Text:

━━━━━━━━━━━━━━━━━━━━━━━━━━━━━━

NASA astronaut and Expedition 63 Commander Chris Cassidy took this epic “space-selfie” during a spacewalk at the International Space Station on July 21, 2020. Credits: NASA

Two NASA astronauts are scheduled to venture outside the International Space Station Wednesday, Jan. 27, and Monday, Feb. 1, for a pair of spacewalks to finish installing a European science platform and complete long-term battery upgrade work. NASA will preview the work during a news conference at 3 p.m. EST Friday, Jan. 22, from NASA’s Johnson Space Center in Houston.

Live coverage of the preview briefing and spacewalks will air on NASA Television and the agency’s website.

NASA Television and the agency’s website will broadcast the spacewalks with live coverage beginning at 5:30 a.m. on the day of each spacewalk. The spacewalks will begin about 7 a.m. and will last about six and a half hours.

NASA Flight Engineers Michael Hopkins and Victor Glover, who flew to the space station aboard the SpaceX Crew Dragon Resilience spacecraft, will conduct both spacewalks, which will be the 233rd and 234th in support of space station assembly, maintenance, and upgrades.

━━━━━━━━━━━━━━━━━━━━━━━━━━━━━━

Data section:
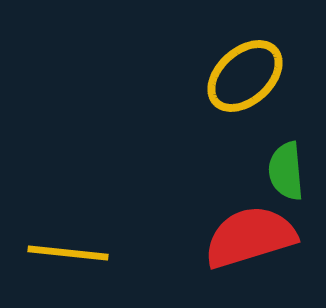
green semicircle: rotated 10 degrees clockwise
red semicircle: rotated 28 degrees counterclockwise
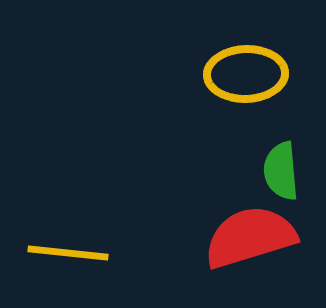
yellow ellipse: moved 1 px right, 2 px up; rotated 40 degrees clockwise
green semicircle: moved 5 px left
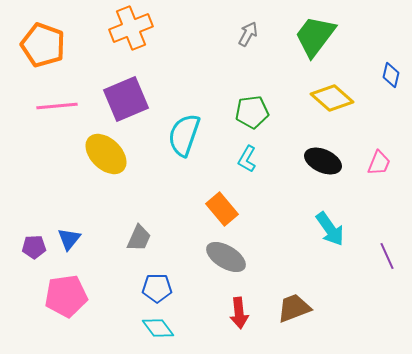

━━━━━━━━━━━━━━━━━━━━━━━━━━━━━━

Written task A:
Reproduce the passage of the spacewalk announcement between "NASA astronaut and" and "and the agency’s website.", inclusive.
Written task B:
How long are the spacewalks expected to last, according to the spacewalk announcement?

Complete answer A:
NASA astronaut and Expedition 63 Commander Chris Cassidy took this epic “space-selfie” during a spacewalk at the International Space Station on July 21, 2020. Credits: NASA

Two NASA astronauts are scheduled to venture outside the International Space Station Wednesday, Jan. 27, and Monday, Feb. 1, for a pair of spacewalks to finish installing a European science platform and complete long-term battery upgrade work. NASA will preview the work during a news conference at 3 p.m. EST Friday, Jan. 22, from NASA’s Johnson Space Center in Houston.

Live coverage of the preview briefing and spacewalks will air on NASA Television and the agency’s website.

Complete answer B:
About six and a half hours.